I had safe foods, long before I even knew that was “a thing.” My two go-tos were mac and cheese and Taco Bell’s 7-layer burrito. If those weren’t options, sometimes I'd rather not eat. I didn’t fight it or analyze it, it’s just what felt normal.

I’ve always been a deep diver. When something interests me, I don’t dabble. I consume. I disappear into ideas and information. As a kid, I thought that was just being curious. As an adult, it became part of what made me feel “too much” for other people.

But maybe the clearest sign was this: I didn’t feel like I was naturally part of the world… I felt like I was studying it. I studied people. I watched how they talked, how they reacted, and what seemed “normal”. And then tried to recreate it. I scripted conversations in my head before I had them. I rehearsed jokes. I planned out responses. And because it took so much effort, I often focused so hard on maintaining eye contact, which I was told was required to be polite, that I completely forgot what the person was saying.

People always said I was “good with emotions,” but the truth is I was just hyper-attuned to them. I could feel shifts in someone’s mood like a change in air pressure. I didn’t always know what to do with that information, but I felt it intensely.

Still, through all of this, no one (including me) ever considered autism.
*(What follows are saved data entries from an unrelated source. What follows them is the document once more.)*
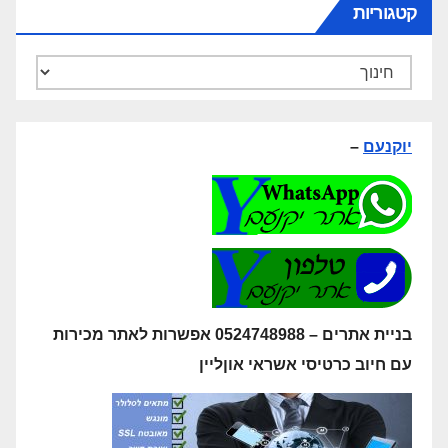
קטגוריות
קטגוריות
יוקנעם
–
בניית אתרים – 0524748988 אפשרות לאתר מכירות
עם חיוב כרטיסי אשראי אוןליין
It was always chalked up to anxiety, sensitivity, being shy, being picky, being dramatic, being “quirky.”

Motherhood is what finally broke the pattern.

I have five children, three of them have higher support needs. During one of their assessments, a therapist looked at me casually and said, “You know… these traits often run in families.”

Something slowly shifted inside me. It wasn’t automatic. But overtime, I started replaying everything in my head. The sensory sensitivity, the safe foods, the scripts, the overthinking, the hyper-empathy, the obsessive learning, the constant exhaustion.

Maybe it wasn’t anxiety?

I started to see my life through a different perspective.
Not a dramatic one. Nothing scary, either.
But a true one.

Oh shit, am I autistic?

I didn’t trust myself to diagnose myself. I know self-diagnosis is valid, especially when access is limited, but I also know myself well enough to admit that I like my feelings affirmed by people I respect in the field. I wanted someone who understood autism in women to help.

So I got an assessment.

And then I got a second opinion.

And both professionals came to the same conclusion:

Girlie, you’re autistic!

There was relief in that. Not because I needed permission, but because I needed clarity. I needed to trust what I already knew inside.